■ STATED EXERCISE
Reproduce the items below word for word, starting with their first line and going on through the line that contains "locality: Tiflis.".

○ ○ ○

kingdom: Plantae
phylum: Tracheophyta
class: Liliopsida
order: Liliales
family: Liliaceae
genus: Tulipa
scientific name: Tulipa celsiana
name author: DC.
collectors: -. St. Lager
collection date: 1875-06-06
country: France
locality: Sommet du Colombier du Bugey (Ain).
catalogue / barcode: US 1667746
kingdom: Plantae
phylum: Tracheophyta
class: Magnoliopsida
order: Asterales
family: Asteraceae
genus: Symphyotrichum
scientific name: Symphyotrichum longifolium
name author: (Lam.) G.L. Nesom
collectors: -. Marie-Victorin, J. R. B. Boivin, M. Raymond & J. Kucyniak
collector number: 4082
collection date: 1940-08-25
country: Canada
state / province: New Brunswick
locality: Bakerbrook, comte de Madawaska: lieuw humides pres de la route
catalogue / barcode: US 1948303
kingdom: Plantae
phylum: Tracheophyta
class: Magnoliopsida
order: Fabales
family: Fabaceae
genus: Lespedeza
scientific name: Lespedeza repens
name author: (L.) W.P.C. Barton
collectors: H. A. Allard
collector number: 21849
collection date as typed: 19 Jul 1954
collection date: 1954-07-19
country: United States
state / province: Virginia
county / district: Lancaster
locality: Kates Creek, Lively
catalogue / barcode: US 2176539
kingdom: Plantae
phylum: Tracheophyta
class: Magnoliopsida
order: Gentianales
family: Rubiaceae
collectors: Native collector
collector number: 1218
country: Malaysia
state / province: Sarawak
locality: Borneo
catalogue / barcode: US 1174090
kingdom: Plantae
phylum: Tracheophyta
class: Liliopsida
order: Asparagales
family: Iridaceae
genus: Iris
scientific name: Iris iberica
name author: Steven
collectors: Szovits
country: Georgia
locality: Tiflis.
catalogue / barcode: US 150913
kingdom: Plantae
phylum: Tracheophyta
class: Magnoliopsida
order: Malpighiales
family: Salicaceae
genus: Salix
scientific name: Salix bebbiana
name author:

○ ○ ○

■ EXERCISE ANSWER
kingdom: Plantae
phylum: Tracheophyta
class: Liliopsida
order: Liliales
family: Liliaceae
genus: Tulipa
scientific name: Tulipa celsiana
name author: DC.
collectors: -. St. Lager
collection date: 1875-06-06
country: France
locality: Sommet du Colombier du Bugey (Ain).
catalogue / barcode: US 1667746
kingdom: Plantae
phylum: Tracheophyta
class: Magnoliopsida
order: Asterales
family: Asteraceae
genus: Symphyotrichum
scientific name: Symphyotrichum longifolium
name author: (Lam.) G.L. Nesom
collectors: -. Marie-Victorin, J. R. B. Boivin, M. Raymond & J. Kucyniak
collector number: 4082
collection date: 1940-08-25
country: Canada
state / province: New Brunswick
locality: Bakerbrook, comte de Madawaska: lieuw humides pres de la route
catalogue / barcode: US 1948303
kingdom: Plantae
phylum: Tracheophyta
class: Magnoliopsida
order: Fabales
family: Fabaceae
genus: Lespedeza
scientific name: Lespedeza repens
name author: (L.) W.P.C. Barton
collectors: H. A. Allard
collector number: 21849
collection date as typed: 19 Jul 1954
collection date: 1954-07-19
country: United States
state / province: Virginia
county / district: Lancaster
locality: Kates Creek, Lively
catalogue / barcode: US 2176539
kingdom: Plantae
phylum: Tracheophyta
class: Magnoliopsida
order: Gentianales
family: Rubiaceae
collectors: Native collector
collector number: 1218
country: Malaysia
state / province: Sarawak
locality: Borneo
catalogue / barcode: US 1174090
kingdom: Plantae
phylum: Tracheophyta
class: Liliopsida
order: Asparagales
family: Iridaceae
genus: Iris
scientific name: Iris iberica
name author: Steven
collectors: Szovits
country: Georgia
locality: Tiflis.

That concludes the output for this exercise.